After the closing bell on Wall Street on Wednesday, Apple's chief, Tim Cook, told investors he expected the company's first quarter sales to clock-in at approximately $84bn, which was significantly less than the range of between $89bn to $93bn that the company had guided towards previously.

Cook blamed weaker demand for iPhones and slower growth in China for the lowered guidance.

"While we anticipated some challenges in key emerging markets, we did not foresee the magnitude of the economic deceleration, particularly in Greater China," the executive said.

Nevertheless, while not all analysts were quite as upbeat, there was also some talk in markets to be heard regarding the prospect for economic stimulus in China, with those at Danske Bank saying: "We look for US-China deal in next 3-6 months to remove a key headwind.

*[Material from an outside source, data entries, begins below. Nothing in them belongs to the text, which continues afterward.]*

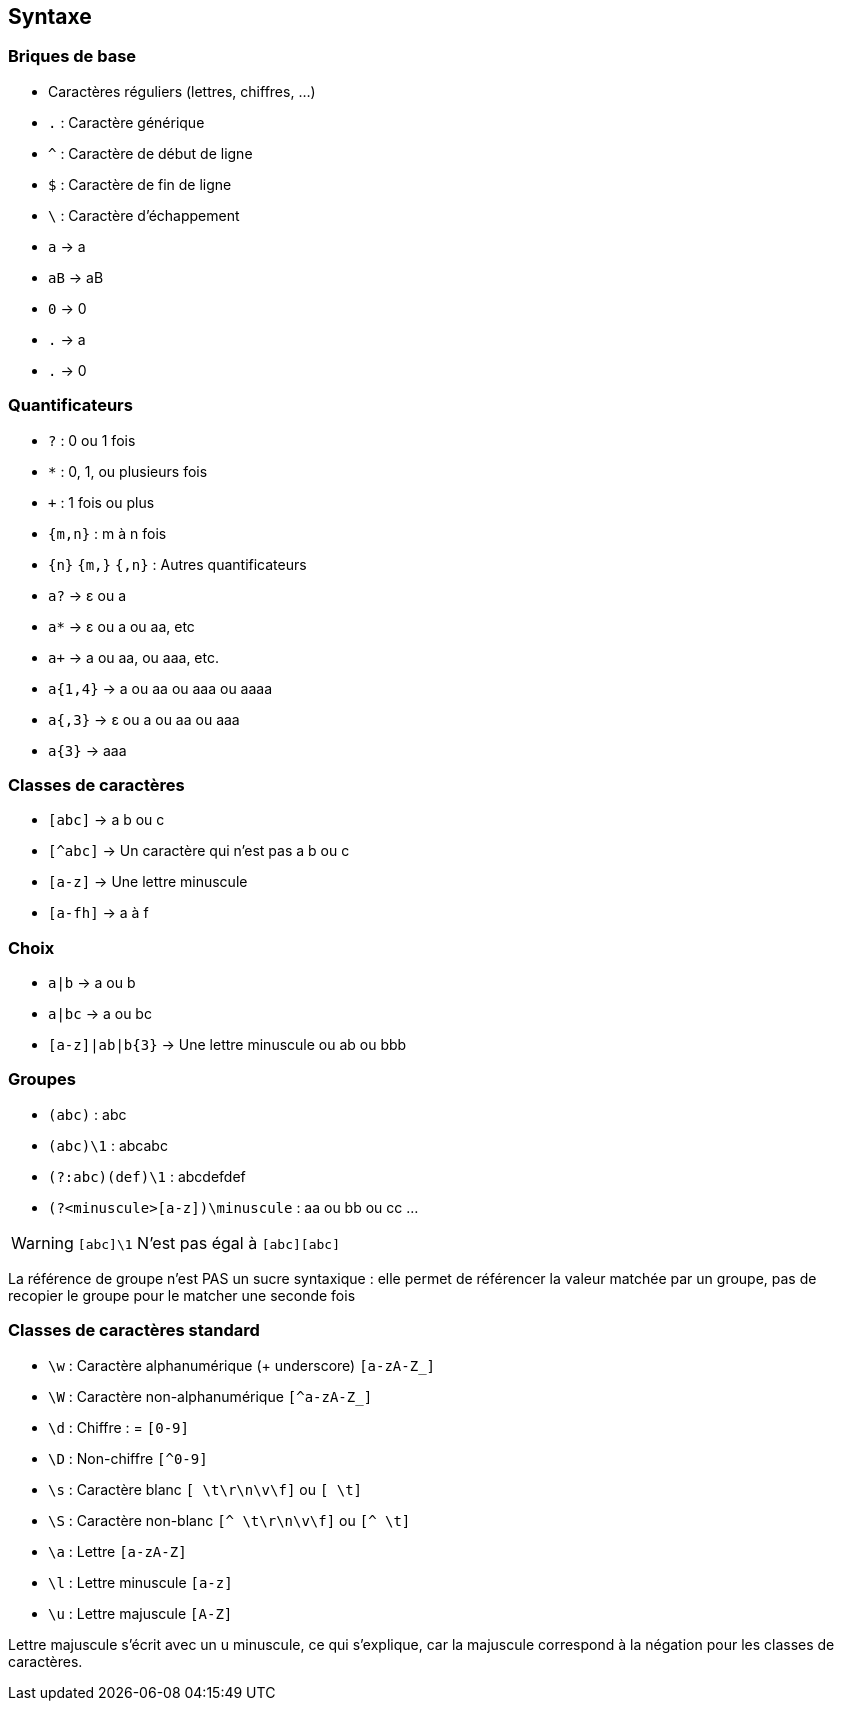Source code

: == Syntaxe

[.columns]
=== Briques de base

[.column]
--
[.step]
* Caractères réguliers (lettres, chiffres, ...)
* `.` : Caractère générique
* `^` : Caractère de début de ligne
* `$` : Caractère de fin de ligne
* `\` : Caractère d'échappement
--
[.column]
--
[.step]
* `a` -> a
* `aB` -> aB
* `0` -> 0
* `.` -> a
* `.` -> 0
--

[.columns]
=== Quantificateurs
[.column]
--
[.step]
* `+?+` : 0 ou 1 fois
* `+*+` : 0, 1, ou plusieurs fois
* `pass:[+]` : 1 fois ou plus
*  `+{m,n}+` : m à n fois
* `+{n}+` `+{m,}+` `+{,n}+` : Autres quantificateurs
--
[.column]
--
[.step]
* `a?` -> ε ou a
* `a*` -> ε ou a ou aa, etc
* `apass:[+]` -> a ou aa, ou aaa, etc.
* `+a{1,4}+` -> a ou aa ou aaa ou aaaa
* `+a{,3}+` -> ε ou a ou aa ou aaa
* `+a{3}+` -> aaa
--

=== Classes de caractères
[.step]
* `[abc]` -> a b ou c
* `[^abc]` -> Un caractère qui n'est pas a b ou c
* `[a-z]` -> Une lettre minuscule
* `[a-fh]` -> a à f


=== Choix
[.step]
* `+a|b+` -> a ou b
* `+a|bc+` -> a ou bc
* `+[a-z]|ab|b{3}+` -> Une lettre minuscule ou ab ou bbb

=== Groupes
[.step]
* `+(abc)+` : abc
* `+(abc)\1+` : abcabc
* `+(?:abc)(def)\1+` : abcdefdef
* `+(?<minuscule>[a-z])\minuscule+` : aa ou bb ou cc ...

[WARNING, %step]
====
`[abc]\1` N'est pas égal à `[abc][abc]`
====

[.notes]
--
La référence de groupe n'est PAS un sucre syntaxique : elle permet de référencer la valeur matchée par un groupe, pas de recopier le groupe pour le matcher une seconde fois
--

=== Classes de caractères standard
[.step]
* `+\w+` : Caractère alphanumérique (+ underscore) `+[a-zA-Z_]+`
* `+\W+` : Caractère non-alphanumérique `+[^a-zA-Z_]+`
* `+\d+` : Chiffre : = `+[0-9]+`
* `+\D+` : Non-chiffre `+[^0-9]+`
* `+\s+` : Caractère blanc `+[ \t\r\n\v\f]+` ou `+[ \t]+`
* `+\S+` : Caractère non-blanc `+[^ \t\r\n\v\f]+` ou `+[^ \t]+`
* `+\a+` : Lettre `+[a-zA-Z]+`
* `+\l+` : Lettre minuscule `+[a-z]+`
* `+\u+` : Lettre majuscule `+[A-Z]+`

[.notes]
--
Lettre majuscule s'écrit avec un u minuscule, ce qui s'explique, car la majuscule correspond à la négation pour les classes de caractères.
--

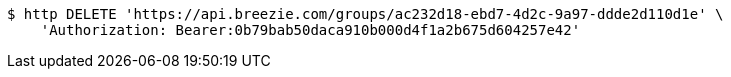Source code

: [source,bash]
----
$ http DELETE 'https://api.breezie.com/groups/ac232d18-ebd7-4d2c-9a97-ddde2d110d1e' \
    'Authorization: Bearer:0b79bab50daca910b000d4f1a2b675d604257e42'
----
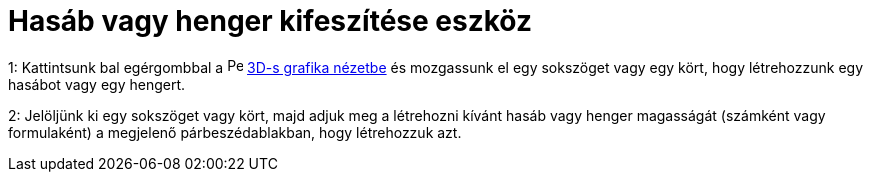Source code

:= Hasáb vagy henger kifeszítése eszköz
:page-en: tools/Extrude_to_Prism_or_Cylinder
ifdef::env-github[:imagesdir: /hu/modules/ROOT/assets/images]

1: Kattintsunk bal egérgombbal a image:16px-Perspectives_algebra_3Dgraphics.svg.png[Perspectives algebra
3Dgraphics.svg,width=16,height=16] xref:/3D_s_grafika_nézet.adoc[3D-s grafika nézetbe] és mozgassunk el egy sokszöget
vagy egy kört, hogy létrehozzunk egy hasábot vagy egy hengert.

2: Jelöljünk ki egy sokszöget vagy kört, majd adjuk meg a létrehozni kívánt hasáb vagy henger magasságát (számként vagy
formulaként) a megjelenő párbeszédablakban, hogy létrehozzuk azt.
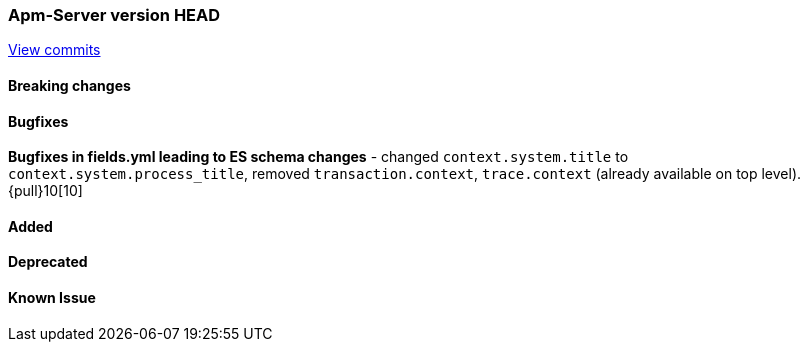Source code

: === Apm-Server version HEAD
https://github.com/elastic/apm-server/compare/x...master[View commits]

==== Breaking changes


==== Bugfixes
*Bugfixes in fields.yml leading to ES schema changes*
- changed `context.system.title` to `context.system.process_title`, removed `transaction.context`, `trace.context` (already available on top level). {pull}10[10]



==== Added


==== Deprecated


==== Known Issue

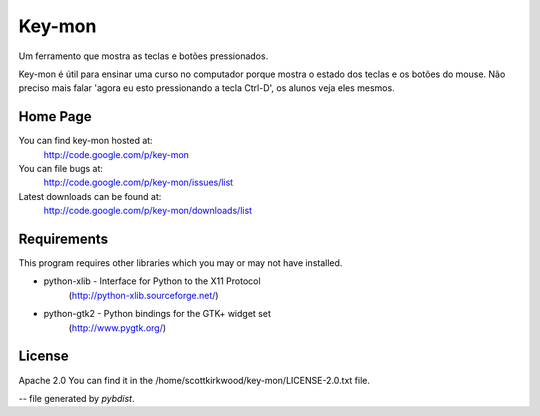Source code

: =======
Key-mon
=======

Um ferramento que mostra as teclas e botões pressionados.

Key-mon é útil para ensinar uma curso no computador porque mostra o estado dos
teclas e os botões do mouse.  Não preciso mais falar  'agora eu esto
pressionando a tecla Ctrl-D', os alunos veja eles mesmos.

Home Page
---------

You can find key-mon hosted at:
  http://code.google.com/p/key-mon

You can file bugs at:
  http://code.google.com/p/key-mon/issues/list

Latest downloads can be found at:
  http://code.google.com/p/key-mon/downloads/list

Requirements
------------

This program requires other libraries which you may or may not have installed.

* python-xlib - Interface for Python to the X11 Protocol
                (http://python-xlib.sourceforge.net/)
* python-gtk2 - Python bindings for the GTK+ widget set
                (http://www.pygtk.org/)

License
-------

Apache 2.0
You can find it in the /home/scottkirkwood/key-mon/LICENSE-2.0.txt file.

-- file generated by `pybdist`.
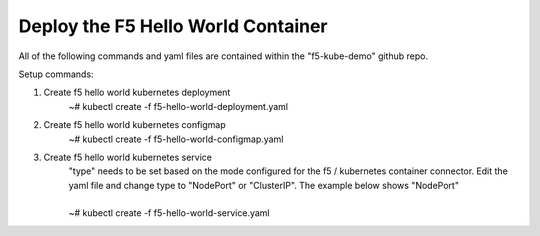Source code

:Deploy the F5 Hello World Container
======================================
All of the following commands and yaml files are contained within the "f5-kube-demo" github repo.

Setup commands:

#. Create f5 hello world kubernetes deployment
    | ~# kubectl create -f f5-hello-world-deployment.yaml

    .. include:: ../f5-hello-world-deployment.yaml
        :literal:

#. Create f5 hello world kubernetes configmap
    | ~# kubectl create -f f5-hello-world-configmap.yaml

    .. include:: ../f5-hello-world-configmap.yaml
        :literal:

#. Create f5 hello world kubernetes service
    | "type" needs to be set based on the mode configured for the f5 / kubernetes
      container connector. Edit the yaml file and change type to "NodePort" or "ClusterIP".  The example below shows "NodePort"
    |
    | ~# kubectl create -f f5-hello-world-service.yaml

    .. include:: ../f5-hello-world-service.yaml
        :literal:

We also expect further stimulus coming soon (big tax cut to both consumers and companies and one or more reductions in the reserve requirement ratio)."

Meanwhile, in the background, a meeting between top Democratic and Republican congressmen and the US President, Donald Trump, in the White House, failed to yield any progress in talks aimed at ending the partial federal government shutdown.

On the economic front, according to the European Central Bank, the rate of growth in the Eurozone's money supply, as measured by the M3 monetary aggregate, slipped from October's clip of 3.9% to 3.7% in November (consensus: 3.8%).

Commenting on Thursday's figures, Claus Vistesen at Pantheon Macroeconomics said: "M1 appears to be stabilising at just under 7% year-over-year. If sustained, real M1 growth should increase in coming months as inflation eases, pointing to a slightly improved outlook for GDP growth towards the end of the year. The story for 2019 as a whole, however, is unchanged. Full-year growth is set to slow significantly."

Further afield, Norway's official statistics agency reported that the rate of unemployment held at 4% in October, the same as in September, although the rate of employment reached its highest in three years.